A dual quaternion algorithm of the Helmert transformation problem

• Main Authors: Huaien Zeng, Xing Fang, Guobin Chang, Ronghua Yang
• Format: Article
• Language: English
• Published: SpringerOpen 2018-02-01
• Series: Earth, Planets and Space
• Subjects: Helmert transformation; Dual quaternion; Dual quaternion algorithm (QDA); Initial value of scale; Point-wise weight; Procrustes algorithm
• Online Access: http://link.springer.com/article/10.1186/s40623-018-0792-x

Abstract Rigid transformation including rotation and translation can be elegantly represented by a unit dual quaternion. Thus, a non-differential model of the Helmert transformation (3D seven-parameter similarity transformation) is established based on unit dual quaternion. This paper presents a rigid iterative algorithm of the Helmert transformation using dual quaternion. One small rotation angle Helmert transformation (actual case) and one big rotation angle Helmert transformation (simulative case) are studied. The investigation indicates the presented dual quaternion algorithm (QDA) has an excellent or fast convergence property.

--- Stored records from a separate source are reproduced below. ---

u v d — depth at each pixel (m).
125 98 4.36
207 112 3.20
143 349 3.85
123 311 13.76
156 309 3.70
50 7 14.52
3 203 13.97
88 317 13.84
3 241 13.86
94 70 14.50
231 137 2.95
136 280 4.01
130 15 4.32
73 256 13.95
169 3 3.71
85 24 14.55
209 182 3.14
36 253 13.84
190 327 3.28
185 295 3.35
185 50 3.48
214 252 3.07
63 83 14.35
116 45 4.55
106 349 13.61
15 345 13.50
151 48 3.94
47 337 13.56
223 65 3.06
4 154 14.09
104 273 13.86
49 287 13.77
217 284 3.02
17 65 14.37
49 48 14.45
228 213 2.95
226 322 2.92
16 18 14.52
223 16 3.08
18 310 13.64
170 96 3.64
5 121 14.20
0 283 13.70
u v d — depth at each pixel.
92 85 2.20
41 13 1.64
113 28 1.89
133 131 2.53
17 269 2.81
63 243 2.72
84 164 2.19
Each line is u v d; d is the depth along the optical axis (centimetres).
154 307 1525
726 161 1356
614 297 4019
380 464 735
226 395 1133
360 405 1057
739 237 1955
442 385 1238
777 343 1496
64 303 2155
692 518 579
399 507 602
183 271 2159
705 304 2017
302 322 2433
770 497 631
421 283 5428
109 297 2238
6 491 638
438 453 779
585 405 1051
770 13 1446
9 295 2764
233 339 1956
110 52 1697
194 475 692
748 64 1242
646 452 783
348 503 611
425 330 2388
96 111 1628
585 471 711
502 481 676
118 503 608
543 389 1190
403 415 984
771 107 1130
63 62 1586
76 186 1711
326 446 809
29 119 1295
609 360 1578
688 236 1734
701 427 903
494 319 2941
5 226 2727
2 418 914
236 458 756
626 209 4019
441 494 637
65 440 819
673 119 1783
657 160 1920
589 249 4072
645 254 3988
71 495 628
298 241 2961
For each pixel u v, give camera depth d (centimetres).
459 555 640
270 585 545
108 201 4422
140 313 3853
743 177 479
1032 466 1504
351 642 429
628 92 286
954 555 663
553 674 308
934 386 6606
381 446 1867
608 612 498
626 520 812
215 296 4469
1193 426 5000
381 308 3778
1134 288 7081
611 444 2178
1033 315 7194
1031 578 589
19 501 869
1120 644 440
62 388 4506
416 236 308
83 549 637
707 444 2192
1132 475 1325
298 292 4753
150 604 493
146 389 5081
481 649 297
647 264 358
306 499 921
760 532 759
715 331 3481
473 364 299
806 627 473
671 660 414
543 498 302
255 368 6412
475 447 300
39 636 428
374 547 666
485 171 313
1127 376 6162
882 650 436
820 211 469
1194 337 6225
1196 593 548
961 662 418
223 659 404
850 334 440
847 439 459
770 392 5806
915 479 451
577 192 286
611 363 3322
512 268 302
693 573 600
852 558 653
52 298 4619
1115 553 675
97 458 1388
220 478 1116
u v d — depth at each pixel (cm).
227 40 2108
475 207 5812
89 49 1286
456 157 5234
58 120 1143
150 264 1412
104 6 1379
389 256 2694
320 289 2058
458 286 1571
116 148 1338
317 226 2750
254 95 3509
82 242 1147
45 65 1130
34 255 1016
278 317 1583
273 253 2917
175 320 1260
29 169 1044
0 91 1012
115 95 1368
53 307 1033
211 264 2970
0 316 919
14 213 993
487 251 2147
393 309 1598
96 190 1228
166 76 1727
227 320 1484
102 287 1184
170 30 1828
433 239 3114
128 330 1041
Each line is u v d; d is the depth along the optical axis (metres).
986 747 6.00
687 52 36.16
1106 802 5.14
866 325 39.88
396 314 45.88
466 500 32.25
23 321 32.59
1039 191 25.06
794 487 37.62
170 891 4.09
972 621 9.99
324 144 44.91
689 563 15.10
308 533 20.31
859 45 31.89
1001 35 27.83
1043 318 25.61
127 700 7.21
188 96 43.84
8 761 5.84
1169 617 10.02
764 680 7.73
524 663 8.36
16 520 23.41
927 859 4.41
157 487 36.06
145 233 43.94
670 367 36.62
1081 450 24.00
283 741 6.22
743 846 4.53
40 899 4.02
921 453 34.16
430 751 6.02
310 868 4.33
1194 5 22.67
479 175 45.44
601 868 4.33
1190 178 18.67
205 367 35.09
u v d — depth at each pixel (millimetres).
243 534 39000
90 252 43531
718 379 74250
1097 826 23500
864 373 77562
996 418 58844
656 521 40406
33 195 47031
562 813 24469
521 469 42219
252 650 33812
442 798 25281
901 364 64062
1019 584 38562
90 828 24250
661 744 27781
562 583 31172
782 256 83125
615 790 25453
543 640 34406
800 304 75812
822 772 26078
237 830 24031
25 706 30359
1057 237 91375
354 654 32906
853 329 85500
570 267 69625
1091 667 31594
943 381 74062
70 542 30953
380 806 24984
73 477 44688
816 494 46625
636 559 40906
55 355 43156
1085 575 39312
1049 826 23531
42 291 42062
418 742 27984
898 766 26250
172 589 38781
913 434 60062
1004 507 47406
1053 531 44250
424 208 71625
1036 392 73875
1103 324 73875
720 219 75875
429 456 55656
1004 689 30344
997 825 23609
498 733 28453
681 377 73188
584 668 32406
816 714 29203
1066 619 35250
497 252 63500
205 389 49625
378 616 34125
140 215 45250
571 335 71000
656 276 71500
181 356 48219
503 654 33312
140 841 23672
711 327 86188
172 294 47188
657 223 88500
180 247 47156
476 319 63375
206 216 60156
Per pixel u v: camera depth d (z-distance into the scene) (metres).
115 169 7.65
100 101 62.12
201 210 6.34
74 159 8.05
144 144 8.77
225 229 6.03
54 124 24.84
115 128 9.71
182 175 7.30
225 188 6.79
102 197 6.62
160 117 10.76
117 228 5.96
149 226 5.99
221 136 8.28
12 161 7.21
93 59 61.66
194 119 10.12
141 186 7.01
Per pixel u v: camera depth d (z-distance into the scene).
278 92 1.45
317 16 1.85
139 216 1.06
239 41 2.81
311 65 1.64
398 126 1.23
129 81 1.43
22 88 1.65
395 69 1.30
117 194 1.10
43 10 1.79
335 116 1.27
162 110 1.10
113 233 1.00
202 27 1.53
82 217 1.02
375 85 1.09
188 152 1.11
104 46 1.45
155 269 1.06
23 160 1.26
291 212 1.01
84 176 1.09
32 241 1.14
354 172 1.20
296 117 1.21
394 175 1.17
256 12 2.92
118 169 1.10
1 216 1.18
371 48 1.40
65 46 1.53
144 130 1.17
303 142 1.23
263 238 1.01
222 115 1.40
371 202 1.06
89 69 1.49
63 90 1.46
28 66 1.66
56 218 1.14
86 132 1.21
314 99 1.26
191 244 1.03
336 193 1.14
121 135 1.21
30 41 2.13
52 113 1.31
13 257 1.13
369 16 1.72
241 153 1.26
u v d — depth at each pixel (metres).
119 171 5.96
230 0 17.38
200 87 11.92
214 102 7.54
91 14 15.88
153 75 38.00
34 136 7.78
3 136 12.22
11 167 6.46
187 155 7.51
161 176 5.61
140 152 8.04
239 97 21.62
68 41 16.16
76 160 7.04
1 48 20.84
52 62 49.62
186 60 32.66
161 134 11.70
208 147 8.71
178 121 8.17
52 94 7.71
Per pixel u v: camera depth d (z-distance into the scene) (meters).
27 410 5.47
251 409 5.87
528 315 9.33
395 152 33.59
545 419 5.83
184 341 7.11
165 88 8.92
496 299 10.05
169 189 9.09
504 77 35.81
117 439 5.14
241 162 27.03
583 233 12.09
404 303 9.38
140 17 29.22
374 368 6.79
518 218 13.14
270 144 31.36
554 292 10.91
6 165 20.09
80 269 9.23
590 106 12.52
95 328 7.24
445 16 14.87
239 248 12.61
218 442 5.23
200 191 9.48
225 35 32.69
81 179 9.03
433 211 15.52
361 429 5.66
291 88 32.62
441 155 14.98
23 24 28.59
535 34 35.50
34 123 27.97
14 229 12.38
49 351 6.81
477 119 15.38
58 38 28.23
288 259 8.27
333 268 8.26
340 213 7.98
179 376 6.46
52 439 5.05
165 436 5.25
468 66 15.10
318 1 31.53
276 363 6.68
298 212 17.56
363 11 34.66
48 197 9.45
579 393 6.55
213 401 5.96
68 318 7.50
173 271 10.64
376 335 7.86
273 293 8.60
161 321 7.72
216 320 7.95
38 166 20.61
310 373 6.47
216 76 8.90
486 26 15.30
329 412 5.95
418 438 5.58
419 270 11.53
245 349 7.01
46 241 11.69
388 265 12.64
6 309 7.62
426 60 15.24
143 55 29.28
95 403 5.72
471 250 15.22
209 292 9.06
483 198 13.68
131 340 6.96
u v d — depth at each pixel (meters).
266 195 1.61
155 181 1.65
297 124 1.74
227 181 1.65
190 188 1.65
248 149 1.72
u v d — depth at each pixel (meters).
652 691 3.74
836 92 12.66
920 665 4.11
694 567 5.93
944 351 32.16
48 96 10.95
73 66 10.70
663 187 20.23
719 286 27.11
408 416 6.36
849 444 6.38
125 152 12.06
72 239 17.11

If an accurate initial value of scale is provided, e.g., by the solutions no. 2 and 3 of Závoti and Kalmár (Acta Geod Geophys 51:245–256, 2016) in the case that the weights are identical, QDA needs one iteration to obtain the correct result of transformation parameters; in other words, it can be regarded as an analytical algorithm. For other situations, QDA requires two iterations to recover the transformation parameters no matter how big the rotation angles are and how biased the initial value of scale is. Additionally, QDA is capable to deal with point-wise weight transformation which is more rational than those algorithms which simply take identical weights into account or do not consider the weight difference among control points. From the perspective of transformation accuracy, QDA is comparable to the classic Procrustes algorithm (Grafarend and Awange in J Geod 77:66–76, 2003) and orthonormal matrix algorithm from Zeng (Earth Planets Space 67:105, 2015. https://doi.org/10.1186/s40623-015-0263-6).